Written exercise 1: In the football preview, how many sacks did the offensive line give up a year ago?

4. Louisiana-Lafayette (5-6, 4-3)- Jerry Babb has done it all for the Ragin' Cajuns. He is the team's quarterback and also was the team's leading rusher a year ago. He set a school record a year ago for completion percentage (57.9). Bill Sampy is Babb's best target at wide receiver, but his status is still up in the air after a drug arrest this offseason. All other returning receivers caught five passes a year ago. The running game never got rolling last year, and Chester Johnson is the returning starter. However, Abdule Levier, Josh Harrison, and Caleb Rubin all could figure into the equation. The offensive line returns four starters and should be more solid than they were a year ago, when they gave up 23 sacks. The defense needs to show continued improvement, especially against the run, where they ranked 107 in the country a year ago. The secondary is very experienced. Michael Adams will return at corner, and while his height is a handicap, he makes up for it with energy and athleticism. Tyler Norman and Tre Green have potential to be very talented linebackers. They are undersized, but are always playing at full speed. The defensive line returns Anthony Hills as the key player. Marshall Delesdernier and Eugene Kwarteng also return on the line and need to step up in order to get the running defense to improve. The road game at Texas will not be a walk in the park to open the season. Road dates with Arkansas State, Middle Tennessee, North Texas, and Louisiana-Monroe makes this a challenging, but not impossible schedule. This team has potential for a fast 4-1 start if they recover from the Texas loss quickly. A road game at Eastern Michigan is followed by home games with Northwestern State, UCF and Florida Atlantic. It is far from a guarantee, but it would be a very nice start.

Exercise input:

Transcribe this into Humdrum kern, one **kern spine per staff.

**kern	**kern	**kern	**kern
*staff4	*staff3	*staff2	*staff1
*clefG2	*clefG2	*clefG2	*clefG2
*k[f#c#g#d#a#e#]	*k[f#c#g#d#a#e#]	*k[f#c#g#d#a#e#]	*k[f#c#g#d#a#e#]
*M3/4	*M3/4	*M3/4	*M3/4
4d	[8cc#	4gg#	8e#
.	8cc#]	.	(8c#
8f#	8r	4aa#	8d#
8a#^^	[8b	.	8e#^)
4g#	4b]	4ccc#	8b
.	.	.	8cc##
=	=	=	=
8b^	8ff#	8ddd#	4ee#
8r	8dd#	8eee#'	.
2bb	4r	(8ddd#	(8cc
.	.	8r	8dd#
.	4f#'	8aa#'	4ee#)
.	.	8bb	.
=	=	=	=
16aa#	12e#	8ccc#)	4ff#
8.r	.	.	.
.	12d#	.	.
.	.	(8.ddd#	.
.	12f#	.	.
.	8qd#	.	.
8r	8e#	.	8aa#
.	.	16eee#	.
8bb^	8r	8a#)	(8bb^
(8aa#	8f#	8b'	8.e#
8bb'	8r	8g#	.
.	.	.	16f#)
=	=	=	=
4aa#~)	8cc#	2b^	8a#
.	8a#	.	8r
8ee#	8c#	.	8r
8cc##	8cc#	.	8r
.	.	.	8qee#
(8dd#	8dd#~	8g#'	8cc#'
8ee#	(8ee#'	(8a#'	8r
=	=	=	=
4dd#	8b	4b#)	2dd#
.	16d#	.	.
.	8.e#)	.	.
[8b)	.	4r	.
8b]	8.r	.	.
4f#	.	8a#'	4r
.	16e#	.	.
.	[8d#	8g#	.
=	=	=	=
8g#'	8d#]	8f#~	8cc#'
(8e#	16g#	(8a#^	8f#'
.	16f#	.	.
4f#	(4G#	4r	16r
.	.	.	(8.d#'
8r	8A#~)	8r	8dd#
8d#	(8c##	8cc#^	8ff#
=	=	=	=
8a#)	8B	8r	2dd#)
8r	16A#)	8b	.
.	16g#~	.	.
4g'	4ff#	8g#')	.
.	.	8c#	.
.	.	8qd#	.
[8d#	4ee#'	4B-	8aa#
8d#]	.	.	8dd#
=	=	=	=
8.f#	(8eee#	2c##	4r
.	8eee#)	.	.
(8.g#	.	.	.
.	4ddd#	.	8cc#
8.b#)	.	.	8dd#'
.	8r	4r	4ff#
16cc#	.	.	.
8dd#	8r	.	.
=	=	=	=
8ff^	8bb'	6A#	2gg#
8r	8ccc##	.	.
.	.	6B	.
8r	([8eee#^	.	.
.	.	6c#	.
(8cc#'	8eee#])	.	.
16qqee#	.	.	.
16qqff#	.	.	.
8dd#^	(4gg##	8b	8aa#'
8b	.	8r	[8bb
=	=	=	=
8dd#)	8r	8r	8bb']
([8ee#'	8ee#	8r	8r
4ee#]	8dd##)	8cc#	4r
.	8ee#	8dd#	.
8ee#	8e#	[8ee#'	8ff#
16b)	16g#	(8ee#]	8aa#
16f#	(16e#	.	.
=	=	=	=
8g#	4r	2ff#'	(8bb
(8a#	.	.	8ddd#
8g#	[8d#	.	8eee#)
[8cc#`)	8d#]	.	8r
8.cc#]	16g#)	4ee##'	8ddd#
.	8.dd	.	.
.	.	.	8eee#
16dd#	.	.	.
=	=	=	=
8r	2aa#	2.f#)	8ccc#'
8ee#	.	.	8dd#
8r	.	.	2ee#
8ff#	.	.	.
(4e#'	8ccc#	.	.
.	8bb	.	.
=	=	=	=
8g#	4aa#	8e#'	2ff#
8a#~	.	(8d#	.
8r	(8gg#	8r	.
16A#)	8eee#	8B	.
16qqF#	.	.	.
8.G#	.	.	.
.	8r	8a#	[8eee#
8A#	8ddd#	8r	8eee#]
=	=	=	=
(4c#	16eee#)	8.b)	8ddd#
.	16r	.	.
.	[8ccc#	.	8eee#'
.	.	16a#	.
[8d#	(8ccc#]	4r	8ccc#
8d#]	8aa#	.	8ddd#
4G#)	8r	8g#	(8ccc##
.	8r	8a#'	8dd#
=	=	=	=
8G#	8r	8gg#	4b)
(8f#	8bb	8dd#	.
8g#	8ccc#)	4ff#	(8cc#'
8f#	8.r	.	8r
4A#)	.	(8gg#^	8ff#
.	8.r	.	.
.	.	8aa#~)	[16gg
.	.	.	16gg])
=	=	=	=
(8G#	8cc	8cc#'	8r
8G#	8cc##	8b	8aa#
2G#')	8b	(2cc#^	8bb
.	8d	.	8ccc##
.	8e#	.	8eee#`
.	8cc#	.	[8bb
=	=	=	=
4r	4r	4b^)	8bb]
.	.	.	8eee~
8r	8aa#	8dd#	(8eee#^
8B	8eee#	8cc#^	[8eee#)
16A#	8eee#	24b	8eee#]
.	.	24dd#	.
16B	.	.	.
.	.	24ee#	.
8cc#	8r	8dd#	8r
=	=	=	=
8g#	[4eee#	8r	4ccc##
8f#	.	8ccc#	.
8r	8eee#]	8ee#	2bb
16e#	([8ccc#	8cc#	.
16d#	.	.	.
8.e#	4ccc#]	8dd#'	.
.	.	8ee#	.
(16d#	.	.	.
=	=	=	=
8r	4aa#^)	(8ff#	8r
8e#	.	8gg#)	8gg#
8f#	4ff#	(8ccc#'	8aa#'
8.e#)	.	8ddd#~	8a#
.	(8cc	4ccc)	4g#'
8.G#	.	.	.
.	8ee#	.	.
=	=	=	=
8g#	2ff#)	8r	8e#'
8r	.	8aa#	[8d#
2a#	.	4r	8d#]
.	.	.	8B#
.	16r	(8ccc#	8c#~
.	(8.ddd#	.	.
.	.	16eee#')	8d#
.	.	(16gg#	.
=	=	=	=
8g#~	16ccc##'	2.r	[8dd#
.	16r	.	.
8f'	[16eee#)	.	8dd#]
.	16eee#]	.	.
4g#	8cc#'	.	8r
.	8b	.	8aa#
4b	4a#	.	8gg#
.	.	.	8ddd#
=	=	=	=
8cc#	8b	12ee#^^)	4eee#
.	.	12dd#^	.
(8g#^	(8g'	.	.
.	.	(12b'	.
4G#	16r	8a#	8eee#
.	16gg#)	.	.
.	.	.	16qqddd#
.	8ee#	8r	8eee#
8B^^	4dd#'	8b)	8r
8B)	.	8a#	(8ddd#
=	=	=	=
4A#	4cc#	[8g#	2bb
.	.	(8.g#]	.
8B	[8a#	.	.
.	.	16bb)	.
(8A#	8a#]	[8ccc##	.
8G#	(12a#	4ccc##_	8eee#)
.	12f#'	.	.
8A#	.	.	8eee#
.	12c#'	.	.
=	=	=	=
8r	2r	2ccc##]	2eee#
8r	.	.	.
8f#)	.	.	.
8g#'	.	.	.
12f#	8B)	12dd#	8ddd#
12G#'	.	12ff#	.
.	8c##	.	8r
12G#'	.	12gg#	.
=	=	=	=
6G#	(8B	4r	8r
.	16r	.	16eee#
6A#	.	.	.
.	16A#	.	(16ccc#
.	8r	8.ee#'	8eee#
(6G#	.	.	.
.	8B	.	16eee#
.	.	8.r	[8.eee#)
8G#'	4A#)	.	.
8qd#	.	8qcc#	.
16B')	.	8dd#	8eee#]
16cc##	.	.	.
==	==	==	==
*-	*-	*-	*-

Written exercise 2: Identify every line in the rows above that contains the string "kern", and copy each one. Matching is case-sensitive.

Final answer 1: 23 sacks.

Final answer 2:
Transcribe this into Humdrum kern, one **kern spine per staff.
**kern	**kern	**kern	**kern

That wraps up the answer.